作業内容:
デカルトの神の存在証明を扱った抜粋のうち、「1549. 第一の論点は、デ」から始まり「をまざまざと感じたようです。」までの部分を、一字も変えずにそのまま書き写す。

──────── 抜粋

5.近代(modern)と脱近代(postmodern)

5.2 観念説(続き)

はじめに

1548. 前回は、二つの論点について話をしました。それについて、少し補足します。

第一の論点について

1549. 第一の論点は、デカルトの第一の神の存在証明が「人間の自然な認識の傾向に根拠をもつもの」(番外編2の37:1516)であるということでした。人間は、よく知っているつもりのものに未知の側面が出現するとき、自分から独立に(即ち、絶対的に)存在するものをかいま見る体験をします。たとえば、科学者は、事前の予想を裏切る結果を得たとき、自然の実相が立ち現れてきたと感じるはずです。

1550. デカルトの場合、絶対をかいま見る体験の場面は、神の無限性の認識だった。人は神の無限性を理解する(〔ラテン〕intelligo;〔英〕understand)ことはできるが、全体を把握する(〔ラテン〕comprehendo;〔英〕comprehend)ことはできない。神の無限性が自分の観念を超えて広がっているという感触を通じて、デカルトは神の実在をまざまざと感じたようです。

1551. 無限は、かつては神学上の概念でしたが、現在は数学の概念です。無限を思いめぐらすことが絶対的な存在をかいま見る体験をもたらしたのは、デカルトがすぐれた数学者だったからかもしれません。デカルトの神は数学から来た、というのは、最近誰かから示唆されて、ああそうだ、そうにちがいない、と思ったという記憶がある。だから、誰々の示唆による、とここで注記したいのですが、DMその他の記録をたどっても、誰だったかわからない。(夢だったのかな)

────────────────
──────── 提示資料

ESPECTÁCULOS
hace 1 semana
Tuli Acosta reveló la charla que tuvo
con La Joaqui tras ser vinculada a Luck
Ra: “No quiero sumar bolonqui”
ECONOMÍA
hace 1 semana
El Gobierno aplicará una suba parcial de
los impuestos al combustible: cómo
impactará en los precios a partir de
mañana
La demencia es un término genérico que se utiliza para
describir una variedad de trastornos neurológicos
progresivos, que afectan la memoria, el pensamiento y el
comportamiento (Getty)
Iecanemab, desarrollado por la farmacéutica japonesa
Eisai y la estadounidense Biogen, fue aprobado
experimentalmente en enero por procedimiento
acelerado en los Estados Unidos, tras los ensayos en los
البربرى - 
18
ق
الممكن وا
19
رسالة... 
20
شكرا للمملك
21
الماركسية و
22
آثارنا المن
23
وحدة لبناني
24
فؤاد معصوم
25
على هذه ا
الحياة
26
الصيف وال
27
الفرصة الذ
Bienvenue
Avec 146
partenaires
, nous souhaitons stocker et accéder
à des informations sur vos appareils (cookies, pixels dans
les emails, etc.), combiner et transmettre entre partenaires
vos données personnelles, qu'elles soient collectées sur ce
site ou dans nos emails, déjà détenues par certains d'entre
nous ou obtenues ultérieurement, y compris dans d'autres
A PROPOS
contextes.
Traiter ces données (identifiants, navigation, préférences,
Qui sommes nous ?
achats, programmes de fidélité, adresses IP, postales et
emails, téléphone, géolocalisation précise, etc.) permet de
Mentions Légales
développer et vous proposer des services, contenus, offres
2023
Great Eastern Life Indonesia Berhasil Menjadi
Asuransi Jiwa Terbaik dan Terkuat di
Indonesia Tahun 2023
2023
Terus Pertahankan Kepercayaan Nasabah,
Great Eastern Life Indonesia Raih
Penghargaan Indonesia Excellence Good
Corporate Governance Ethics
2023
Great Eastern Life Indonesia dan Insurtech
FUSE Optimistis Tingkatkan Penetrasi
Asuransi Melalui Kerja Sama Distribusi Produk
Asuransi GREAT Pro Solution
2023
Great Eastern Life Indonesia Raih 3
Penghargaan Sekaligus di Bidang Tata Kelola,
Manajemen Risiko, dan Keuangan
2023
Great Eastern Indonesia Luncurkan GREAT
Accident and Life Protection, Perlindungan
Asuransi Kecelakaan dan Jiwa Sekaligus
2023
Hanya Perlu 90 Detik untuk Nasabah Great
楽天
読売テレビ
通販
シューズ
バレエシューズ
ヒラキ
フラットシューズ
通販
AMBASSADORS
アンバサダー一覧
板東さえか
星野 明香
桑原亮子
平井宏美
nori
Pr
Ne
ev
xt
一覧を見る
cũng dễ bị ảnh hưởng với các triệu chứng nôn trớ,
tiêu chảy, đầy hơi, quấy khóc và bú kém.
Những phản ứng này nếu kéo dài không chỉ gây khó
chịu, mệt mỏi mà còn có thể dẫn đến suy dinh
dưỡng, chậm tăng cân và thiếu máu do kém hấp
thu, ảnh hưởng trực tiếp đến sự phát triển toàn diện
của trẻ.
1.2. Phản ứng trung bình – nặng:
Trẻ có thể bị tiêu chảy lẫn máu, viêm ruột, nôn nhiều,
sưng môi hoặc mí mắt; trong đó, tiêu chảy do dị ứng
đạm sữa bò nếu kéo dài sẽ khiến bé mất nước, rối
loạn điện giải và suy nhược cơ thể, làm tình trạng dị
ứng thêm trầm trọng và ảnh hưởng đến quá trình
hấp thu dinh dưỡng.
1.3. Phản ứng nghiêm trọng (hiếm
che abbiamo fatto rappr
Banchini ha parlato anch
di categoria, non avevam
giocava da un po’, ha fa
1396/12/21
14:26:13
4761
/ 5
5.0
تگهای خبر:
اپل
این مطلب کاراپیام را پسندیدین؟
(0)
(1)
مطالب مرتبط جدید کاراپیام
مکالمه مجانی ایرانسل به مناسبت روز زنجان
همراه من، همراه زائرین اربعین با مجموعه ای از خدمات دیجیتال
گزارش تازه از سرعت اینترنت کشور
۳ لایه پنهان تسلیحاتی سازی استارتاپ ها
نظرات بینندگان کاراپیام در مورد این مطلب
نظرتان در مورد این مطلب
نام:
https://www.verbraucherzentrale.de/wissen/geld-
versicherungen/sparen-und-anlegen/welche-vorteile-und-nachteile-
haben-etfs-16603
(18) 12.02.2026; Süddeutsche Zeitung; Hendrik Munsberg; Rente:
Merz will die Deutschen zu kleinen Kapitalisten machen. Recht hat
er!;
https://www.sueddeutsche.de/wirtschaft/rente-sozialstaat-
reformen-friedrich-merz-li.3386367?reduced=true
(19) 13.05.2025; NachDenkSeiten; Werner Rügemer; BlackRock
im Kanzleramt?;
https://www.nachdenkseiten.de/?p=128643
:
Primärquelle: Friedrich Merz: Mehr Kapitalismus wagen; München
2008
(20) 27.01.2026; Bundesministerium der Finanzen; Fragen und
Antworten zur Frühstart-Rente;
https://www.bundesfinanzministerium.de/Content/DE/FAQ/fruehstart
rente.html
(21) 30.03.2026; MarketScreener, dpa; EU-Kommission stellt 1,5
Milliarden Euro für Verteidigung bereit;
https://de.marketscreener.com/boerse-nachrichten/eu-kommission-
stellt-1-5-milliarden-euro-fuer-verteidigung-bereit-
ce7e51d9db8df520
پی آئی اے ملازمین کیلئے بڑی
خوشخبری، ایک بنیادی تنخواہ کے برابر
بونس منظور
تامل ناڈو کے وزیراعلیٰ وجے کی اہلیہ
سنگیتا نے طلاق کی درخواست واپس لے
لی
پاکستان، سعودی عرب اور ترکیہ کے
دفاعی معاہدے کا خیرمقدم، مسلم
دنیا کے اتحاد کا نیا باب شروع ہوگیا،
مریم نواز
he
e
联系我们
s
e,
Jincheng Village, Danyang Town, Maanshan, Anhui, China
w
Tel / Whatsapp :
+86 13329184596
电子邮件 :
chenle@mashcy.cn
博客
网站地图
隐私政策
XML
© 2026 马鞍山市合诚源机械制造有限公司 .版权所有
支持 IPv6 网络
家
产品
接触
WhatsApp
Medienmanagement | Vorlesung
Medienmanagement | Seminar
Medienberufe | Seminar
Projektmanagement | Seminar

────────────────
──────── 提示資料

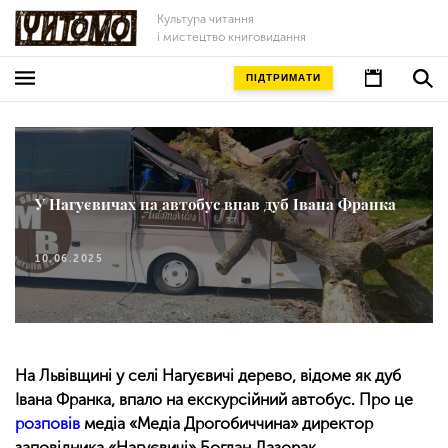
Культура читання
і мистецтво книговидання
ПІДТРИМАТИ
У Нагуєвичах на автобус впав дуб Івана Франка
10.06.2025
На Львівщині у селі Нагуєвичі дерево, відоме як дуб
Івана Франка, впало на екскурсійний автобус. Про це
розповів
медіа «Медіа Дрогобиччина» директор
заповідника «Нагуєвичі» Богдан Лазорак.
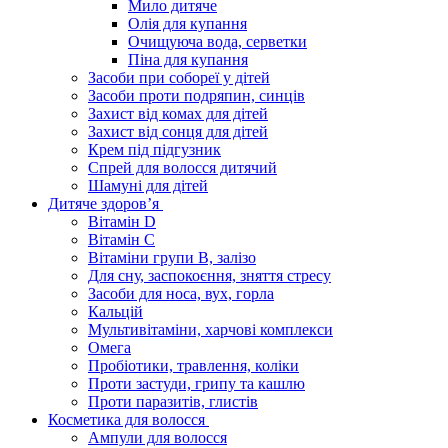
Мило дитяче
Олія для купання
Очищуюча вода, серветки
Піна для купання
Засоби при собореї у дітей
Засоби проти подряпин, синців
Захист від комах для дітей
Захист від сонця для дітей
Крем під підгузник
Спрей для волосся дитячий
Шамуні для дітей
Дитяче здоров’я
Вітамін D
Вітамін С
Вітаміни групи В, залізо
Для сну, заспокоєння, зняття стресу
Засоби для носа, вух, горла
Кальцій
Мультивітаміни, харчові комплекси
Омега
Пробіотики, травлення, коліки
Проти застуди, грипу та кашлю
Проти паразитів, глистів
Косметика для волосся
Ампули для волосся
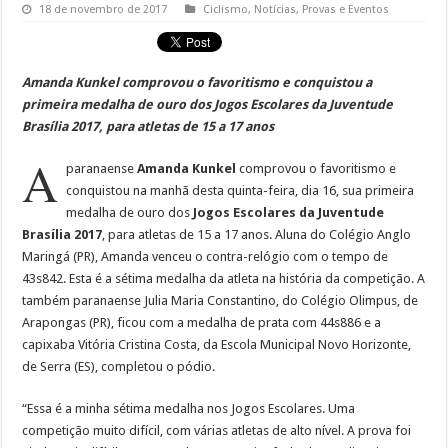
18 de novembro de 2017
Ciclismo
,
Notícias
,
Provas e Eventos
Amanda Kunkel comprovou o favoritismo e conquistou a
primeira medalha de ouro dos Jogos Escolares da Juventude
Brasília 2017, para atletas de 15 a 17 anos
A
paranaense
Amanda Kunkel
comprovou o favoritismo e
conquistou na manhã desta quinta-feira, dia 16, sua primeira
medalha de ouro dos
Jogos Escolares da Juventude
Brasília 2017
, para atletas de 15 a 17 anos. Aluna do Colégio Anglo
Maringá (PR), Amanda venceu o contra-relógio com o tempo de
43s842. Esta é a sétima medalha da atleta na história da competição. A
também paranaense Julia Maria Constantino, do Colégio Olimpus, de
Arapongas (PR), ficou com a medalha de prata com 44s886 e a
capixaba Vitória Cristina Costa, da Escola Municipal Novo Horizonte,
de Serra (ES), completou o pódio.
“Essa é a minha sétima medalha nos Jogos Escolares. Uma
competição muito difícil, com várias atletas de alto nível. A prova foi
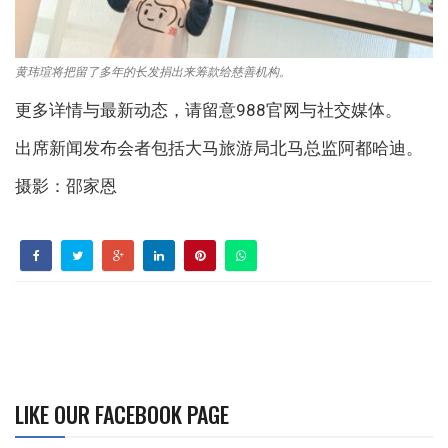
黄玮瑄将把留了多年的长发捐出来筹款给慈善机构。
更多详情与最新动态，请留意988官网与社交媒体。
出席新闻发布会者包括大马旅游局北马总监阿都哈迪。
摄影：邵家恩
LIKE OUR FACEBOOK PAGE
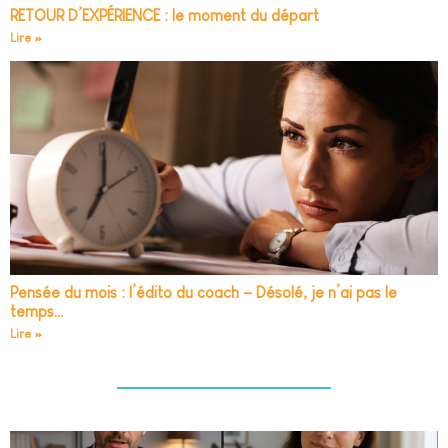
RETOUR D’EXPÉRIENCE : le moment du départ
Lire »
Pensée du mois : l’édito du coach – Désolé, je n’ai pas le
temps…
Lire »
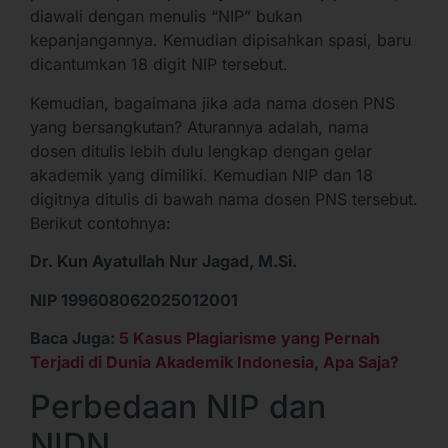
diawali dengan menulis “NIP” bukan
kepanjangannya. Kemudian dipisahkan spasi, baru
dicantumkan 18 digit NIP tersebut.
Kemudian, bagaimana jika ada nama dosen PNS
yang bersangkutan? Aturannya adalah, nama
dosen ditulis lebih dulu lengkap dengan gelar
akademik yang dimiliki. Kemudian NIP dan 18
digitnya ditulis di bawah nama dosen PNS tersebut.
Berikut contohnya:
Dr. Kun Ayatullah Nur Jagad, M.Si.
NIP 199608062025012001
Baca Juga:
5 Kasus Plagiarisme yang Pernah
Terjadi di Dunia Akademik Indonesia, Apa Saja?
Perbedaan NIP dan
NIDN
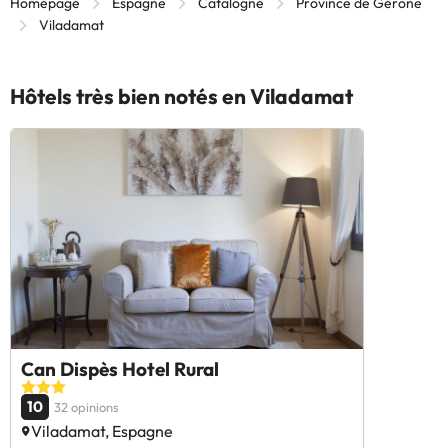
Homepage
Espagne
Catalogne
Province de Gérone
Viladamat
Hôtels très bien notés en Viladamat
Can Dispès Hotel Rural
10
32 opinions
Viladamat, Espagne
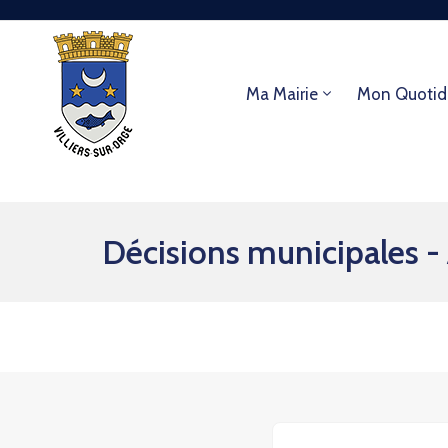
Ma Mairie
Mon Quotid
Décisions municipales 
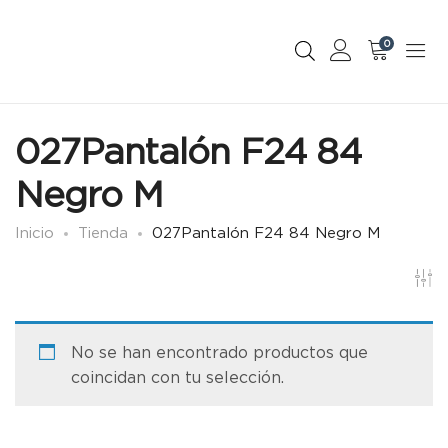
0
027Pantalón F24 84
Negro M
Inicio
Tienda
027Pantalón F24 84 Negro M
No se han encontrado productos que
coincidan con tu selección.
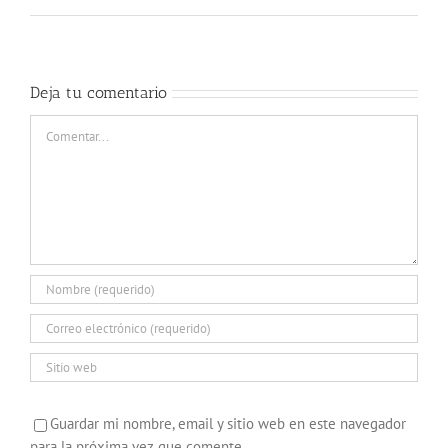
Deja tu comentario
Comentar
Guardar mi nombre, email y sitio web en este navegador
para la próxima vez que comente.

────────────────
──────── 提示資料

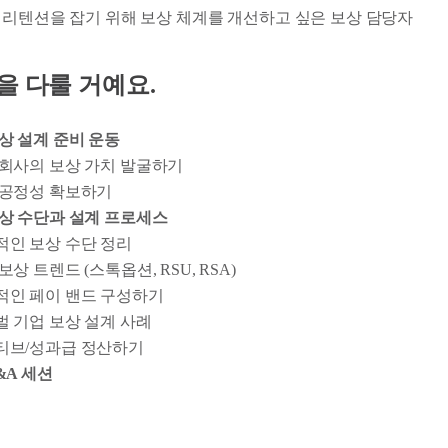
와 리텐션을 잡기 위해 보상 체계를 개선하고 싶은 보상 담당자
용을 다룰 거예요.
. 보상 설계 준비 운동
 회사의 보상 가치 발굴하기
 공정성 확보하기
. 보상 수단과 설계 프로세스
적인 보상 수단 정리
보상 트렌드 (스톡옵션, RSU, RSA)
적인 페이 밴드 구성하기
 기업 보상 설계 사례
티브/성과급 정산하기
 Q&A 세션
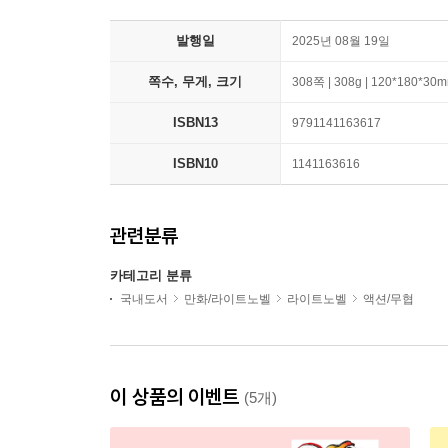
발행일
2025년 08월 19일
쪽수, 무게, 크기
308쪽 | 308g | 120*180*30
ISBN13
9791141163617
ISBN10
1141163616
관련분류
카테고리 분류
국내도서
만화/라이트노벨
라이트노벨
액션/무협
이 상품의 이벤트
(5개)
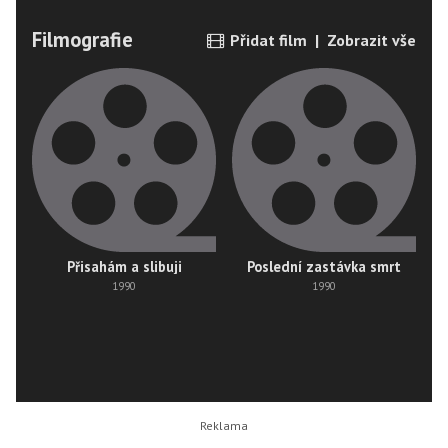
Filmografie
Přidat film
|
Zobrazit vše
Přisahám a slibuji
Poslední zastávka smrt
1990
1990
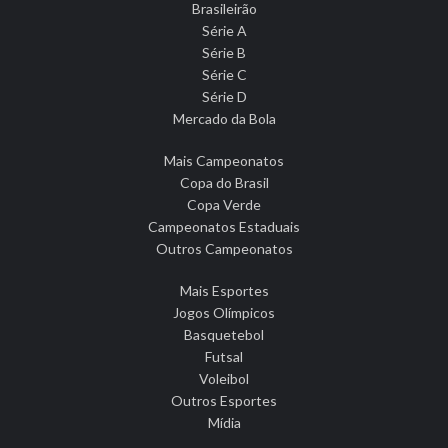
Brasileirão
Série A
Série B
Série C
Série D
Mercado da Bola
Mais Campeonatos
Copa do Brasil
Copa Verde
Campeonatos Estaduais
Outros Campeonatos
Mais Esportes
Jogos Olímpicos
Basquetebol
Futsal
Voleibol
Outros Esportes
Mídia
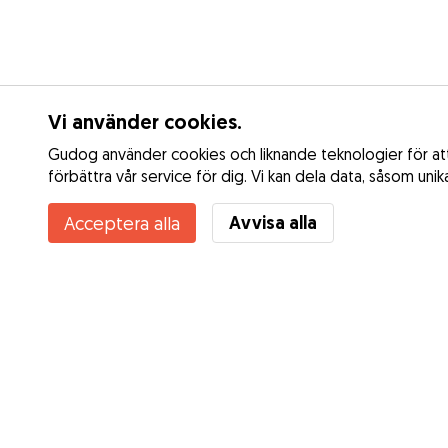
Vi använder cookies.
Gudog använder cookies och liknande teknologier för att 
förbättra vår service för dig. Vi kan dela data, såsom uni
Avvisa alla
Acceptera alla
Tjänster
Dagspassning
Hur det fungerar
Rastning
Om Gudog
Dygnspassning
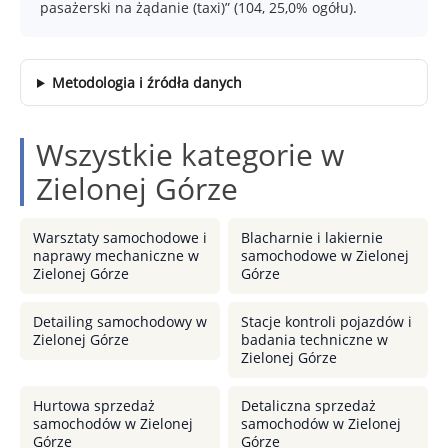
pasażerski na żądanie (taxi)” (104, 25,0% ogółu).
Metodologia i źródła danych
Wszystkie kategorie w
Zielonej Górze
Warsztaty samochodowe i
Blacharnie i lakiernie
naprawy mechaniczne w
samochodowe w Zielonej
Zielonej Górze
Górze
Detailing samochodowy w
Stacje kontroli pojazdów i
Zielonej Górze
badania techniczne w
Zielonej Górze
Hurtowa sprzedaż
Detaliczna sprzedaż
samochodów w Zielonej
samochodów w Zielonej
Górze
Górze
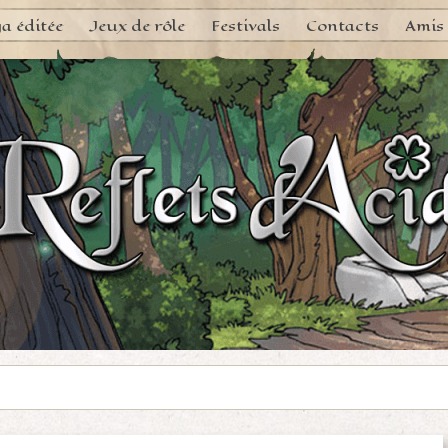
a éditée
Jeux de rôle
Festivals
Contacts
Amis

────────────────

作業結果:
1549. 第一の論点は、デカルトの第一の神の存在証明が「人間の自然な認識の傾向に根拠をもつもの」(番外編2の37:1516)であるということでした。人間は、よく知っているつもりのものに未知の側面が出現するとき、自分から独立に(即ち、絶対的に)存在するものをかいま見る体験をします。たとえば、科学者は、事前の予想を裏切る結果を得たとき、自然の実相が立ち現れてきたと感じるはずです。

1550. デカルトの場合、絶対をかいま見る体験の場面は、神の無限性の認識だった。人は神の無限性を理解する(〔ラテン〕intelligo;〔英〕understand)ことはできるが、全体を把握する(〔ラテン〕comprehendo;〔英〕comprehend)ことはできない。神の無限性が自分の観念を超えて広がっているという感触を通じて、デカルトは神の実在をまざまざと感じたようです。